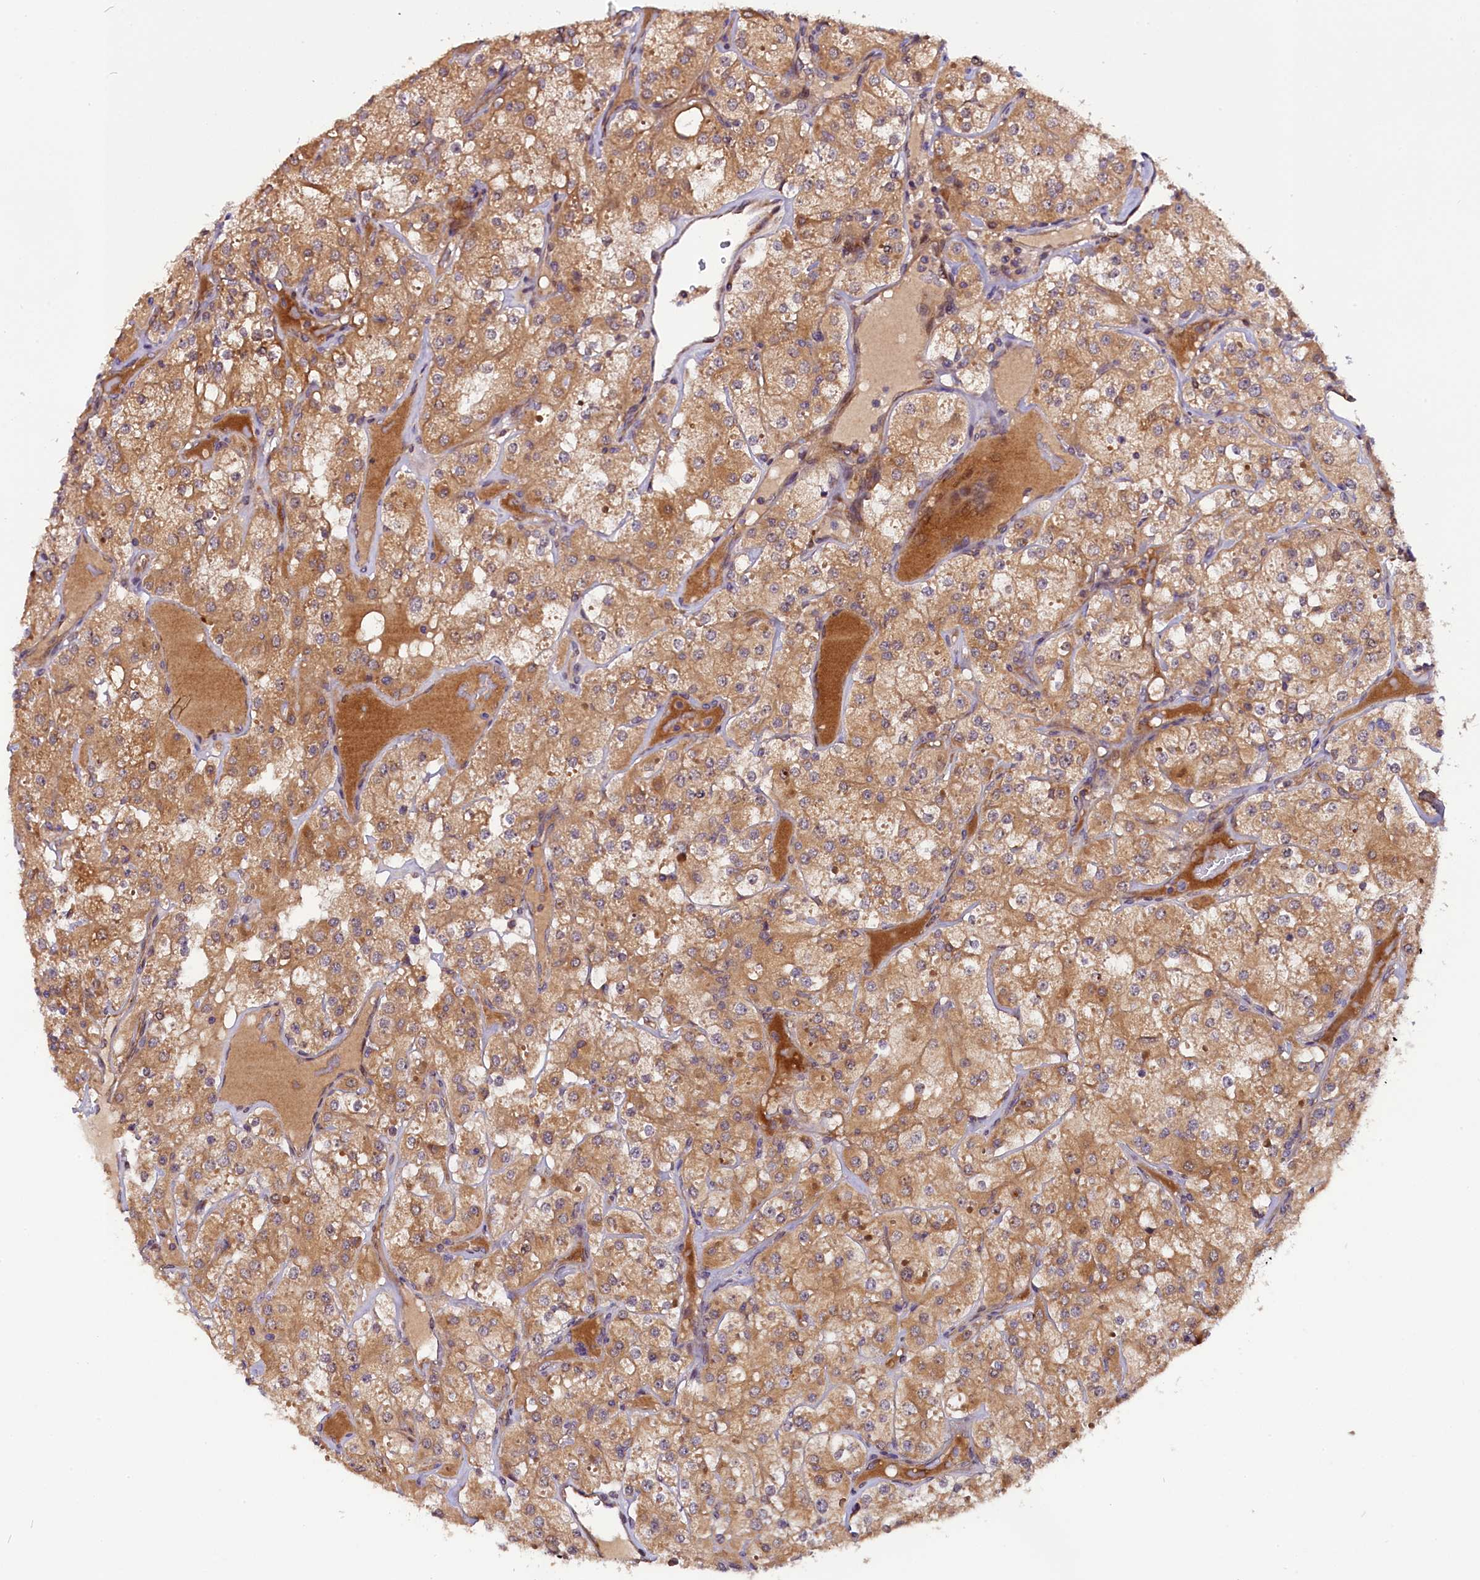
{"staining": {"intensity": "moderate", "quantity": ">75%", "location": "cytoplasmic/membranous"}, "tissue": "renal cancer", "cell_type": "Tumor cells", "image_type": "cancer", "snomed": [{"axis": "morphology", "description": "Adenocarcinoma, NOS"}, {"axis": "topography", "description": "Kidney"}], "caption": "The photomicrograph displays a brown stain indicating the presence of a protein in the cytoplasmic/membranous of tumor cells in renal adenocarcinoma. (DAB (3,3'-diaminobenzidine) IHC, brown staining for protein, blue staining for nuclei).", "gene": "RPUSD2", "patient": {"sex": "male", "age": 77}}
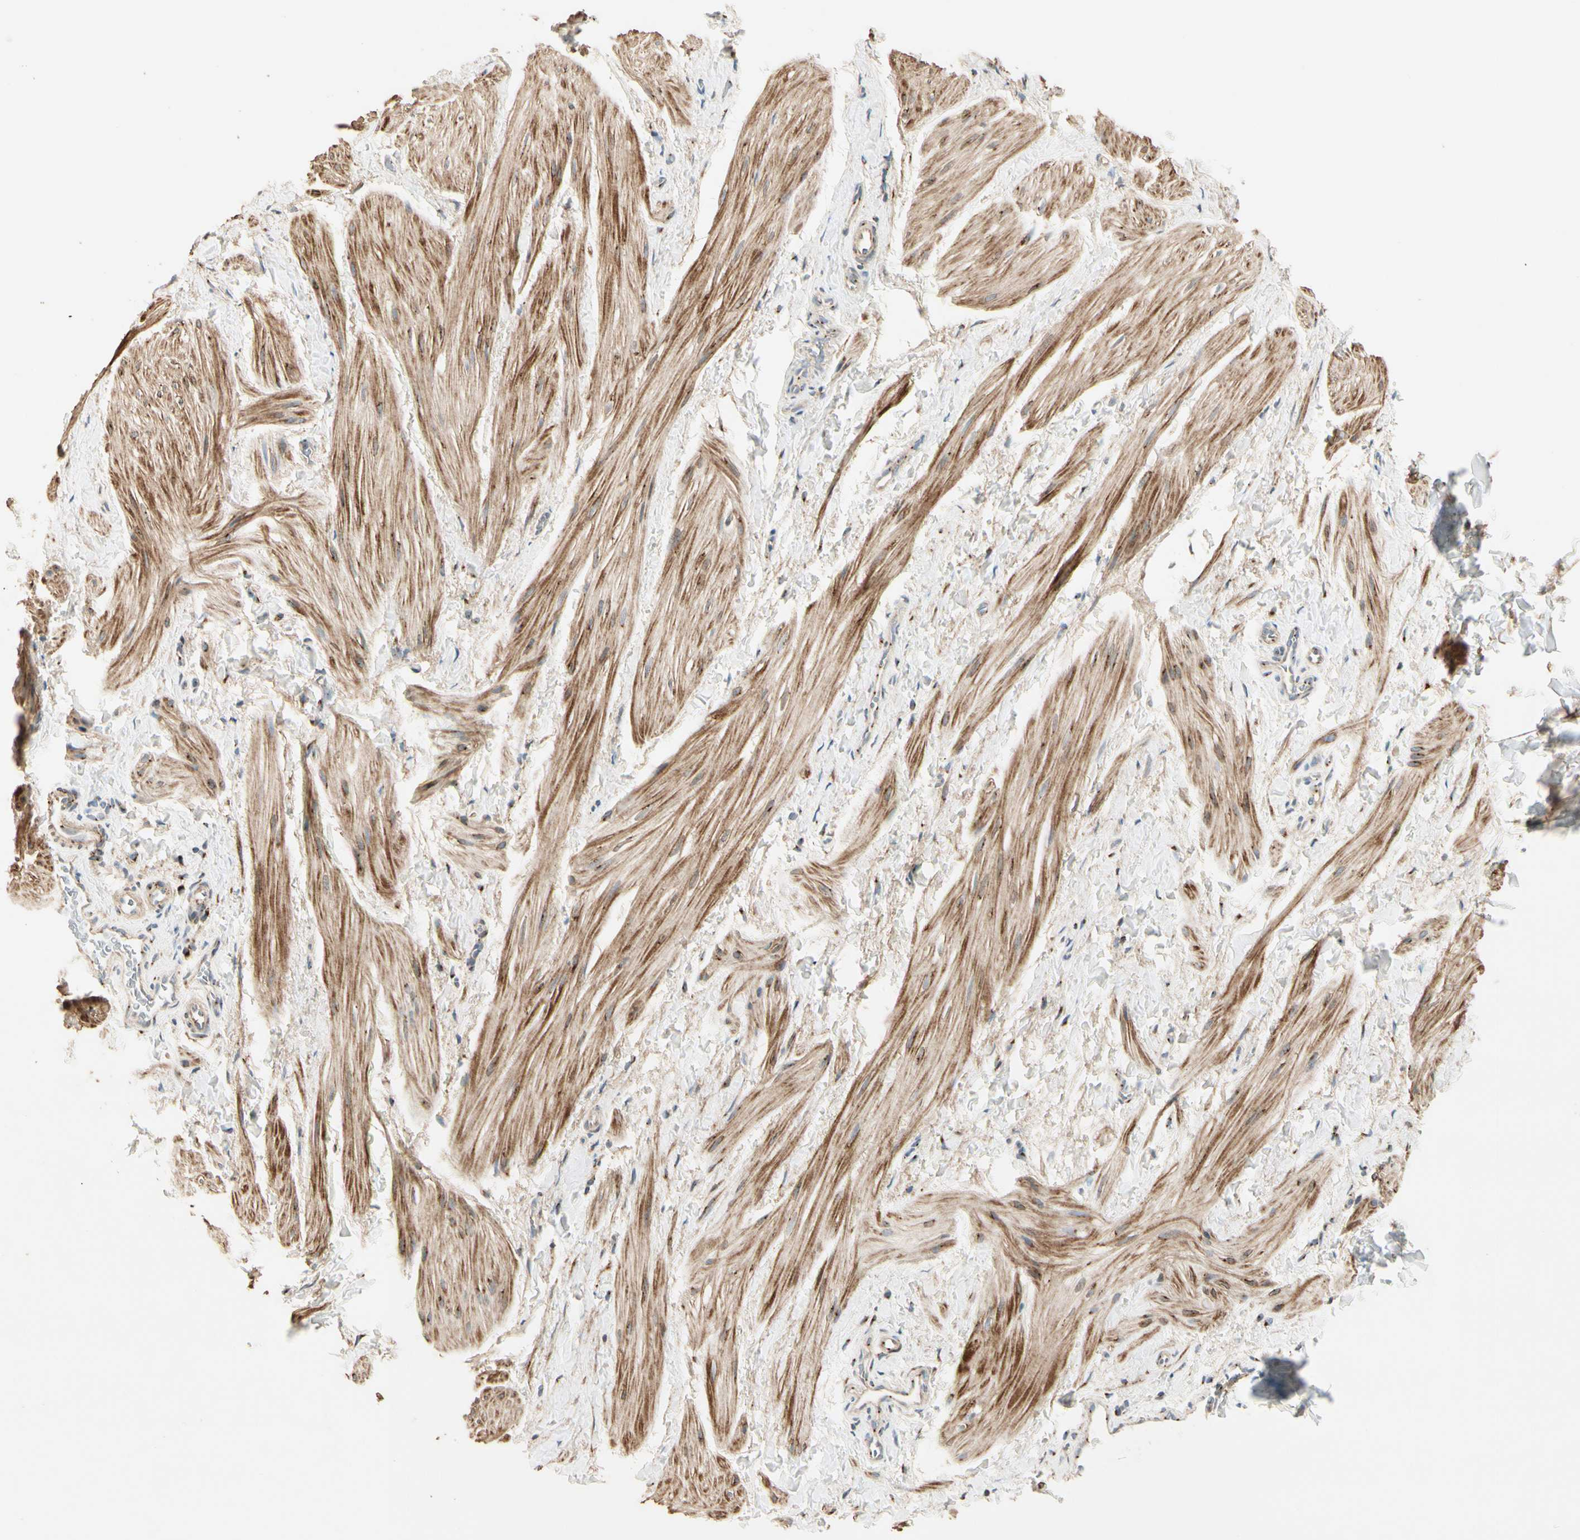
{"staining": {"intensity": "moderate", "quantity": ">75%", "location": "cytoplasmic/membranous"}, "tissue": "smooth muscle", "cell_type": "Smooth muscle cells", "image_type": "normal", "snomed": [{"axis": "morphology", "description": "Normal tissue, NOS"}, {"axis": "topography", "description": "Smooth muscle"}], "caption": "Smooth muscle was stained to show a protein in brown. There is medium levels of moderate cytoplasmic/membranous staining in approximately >75% of smooth muscle cells. (DAB = brown stain, brightfield microscopy at high magnification).", "gene": "AKAP9", "patient": {"sex": "male", "age": 16}}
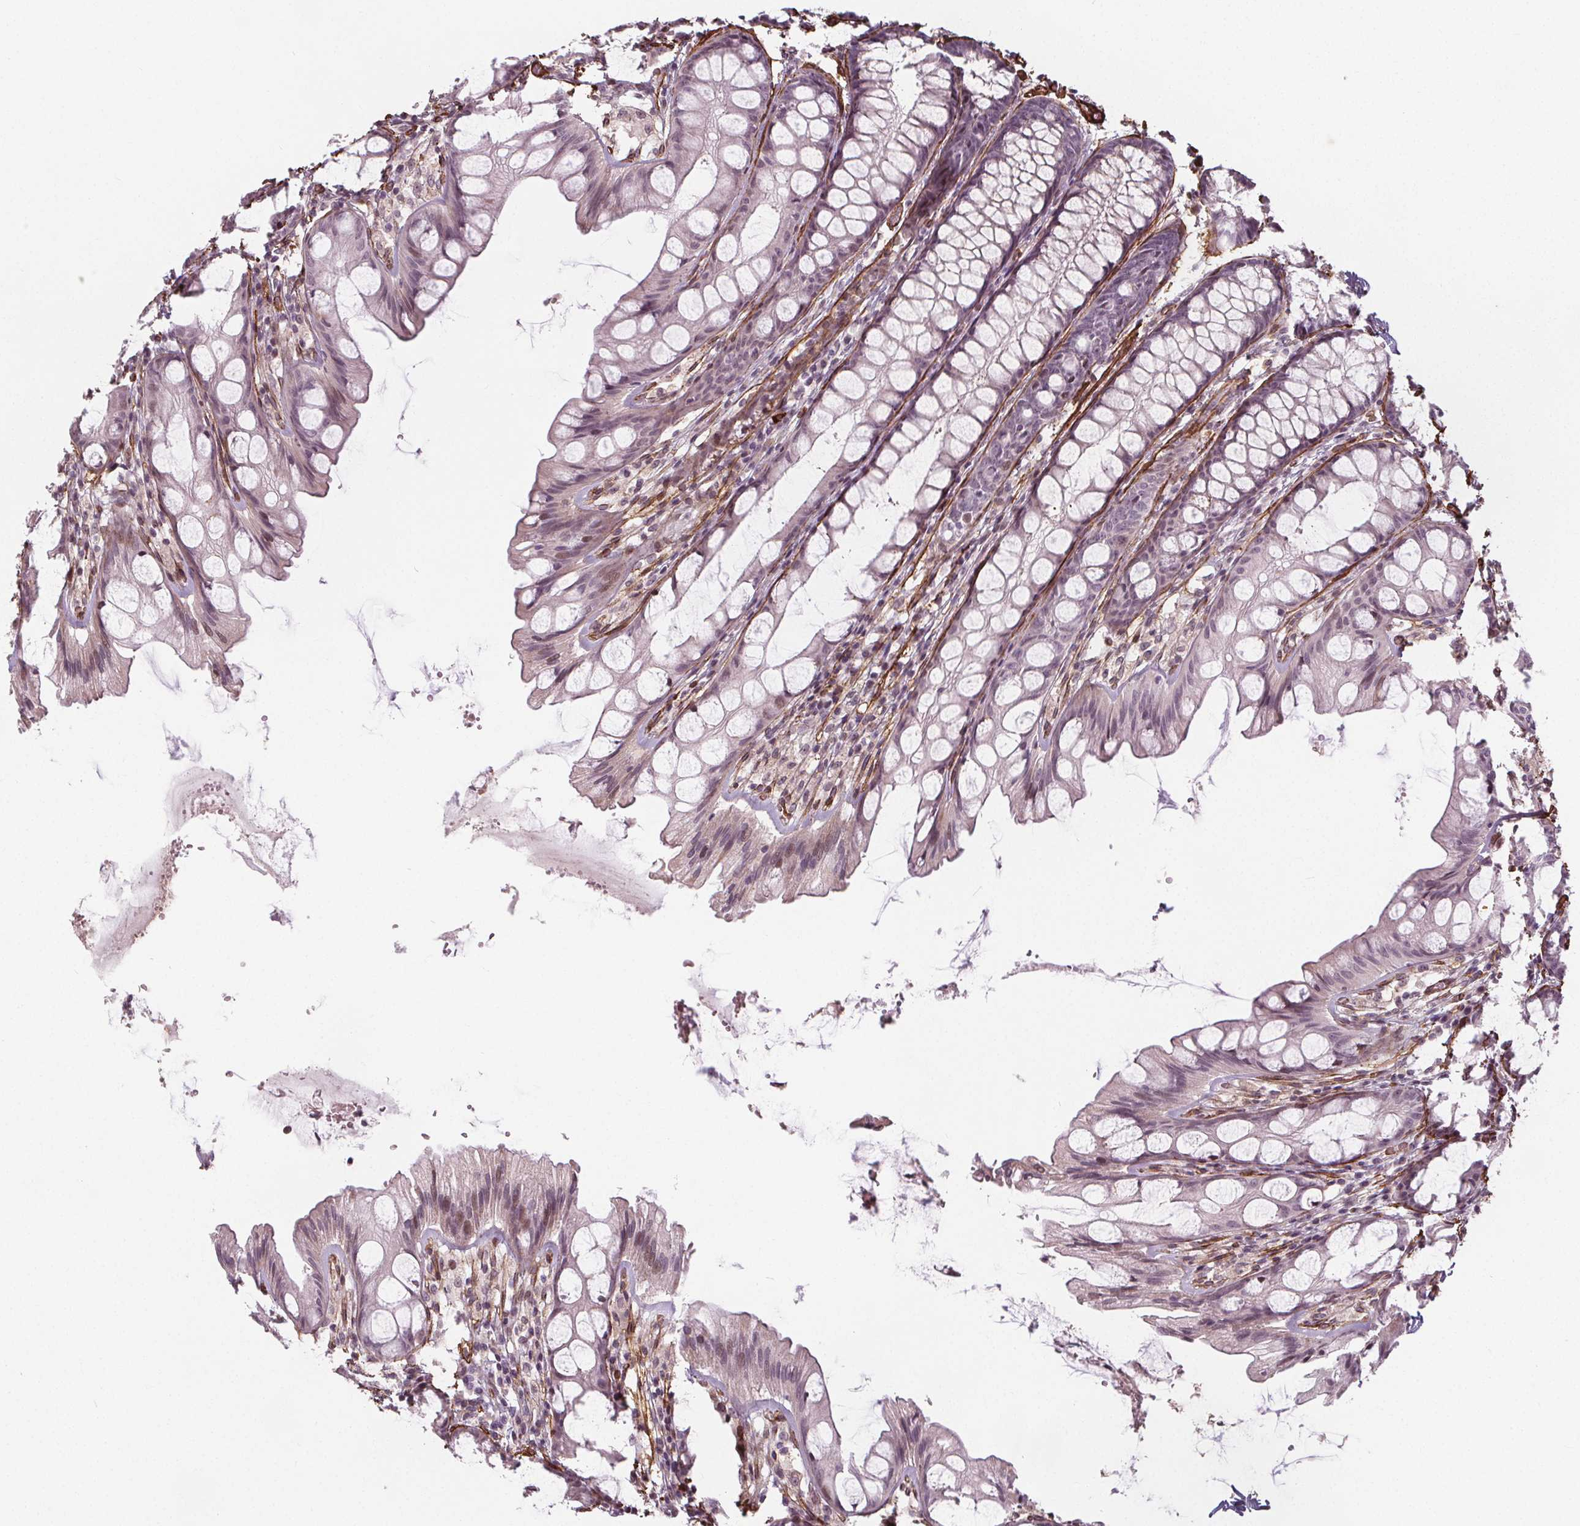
{"staining": {"intensity": "strong", "quantity": ">75%", "location": "cytoplasmic/membranous"}, "tissue": "colon", "cell_type": "Endothelial cells", "image_type": "normal", "snomed": [{"axis": "morphology", "description": "Normal tissue, NOS"}, {"axis": "topography", "description": "Colon"}], "caption": "A brown stain highlights strong cytoplasmic/membranous positivity of a protein in endothelial cells of normal colon. (DAB (3,3'-diaminobenzidine) IHC, brown staining for protein, blue staining for nuclei).", "gene": "HAS1", "patient": {"sex": "male", "age": 47}}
******
Problem description:
Once the pictures are set aside, give the listing again word for word.

Task solution:
{"staining": {"intensity": "moderate", "quantity": ">75%", "location": "cytoplasmic/membranous"}, "tissue": "renal cancer", "cell_type": "Tumor cells", "image_type": "cancer", "snomed": [{"axis": "morphology", "description": "Adenocarcinoma, NOS"}, {"axis": "topography", "description": "Kidney"}], "caption": "The photomicrograph displays a brown stain indicating the presence of a protein in the cytoplasmic/membranous of tumor cells in renal adenocarcinoma. (DAB (3,3'-diaminobenzidine) IHC, brown staining for protein, blue staining for nuclei).", "gene": "RPUSD2", "patient": {"sex": "male", "age": 77}}
{"staining": {"intensity": "moderate", "quantity": ">75%", "location": "cytoplasmic/membranous"}, "tissue": "smooth muscle", "cell_type": "Smooth muscle cells", "image_type": "normal", "snomed": [{"axis": "morphology", "description": "Normal tissue, NOS"}, {"axis": "topography", "description": "Smooth muscle"}], "caption": "Smooth muscle was stained to show a protein in brown. There is medium levels of moderate cytoplasmic/membranous staining in approximately >75% of smooth muscle cells. (DAB = brown stain, brightfield microscopy at high magnification).", "gene": "AKAP9", "patient": {"sex": "male", "age": 16}}
{"staining": {"intensity": "strong", "quantity": ">75%", "location": "cytoplasmic/membranous"}, "tissue": "colon", "cell_type": "Endothelial cells", "image_type": "normal", "snomed": [{"axis": "morphology", "description": "Normal tissue, NOS"}, {"axis": "topography", "description": "Colon"}], "caption": "A brown stain highlights strong cytoplasmic/membranous positivity of a protein in endothelial cells of normal colon. (DAB (3,3'-diaminobenzidine) IHC, brown staining for protein, blue staining for nuclei).", "gene": "HAS1", "patient": {"sex": "male", "age": 47}}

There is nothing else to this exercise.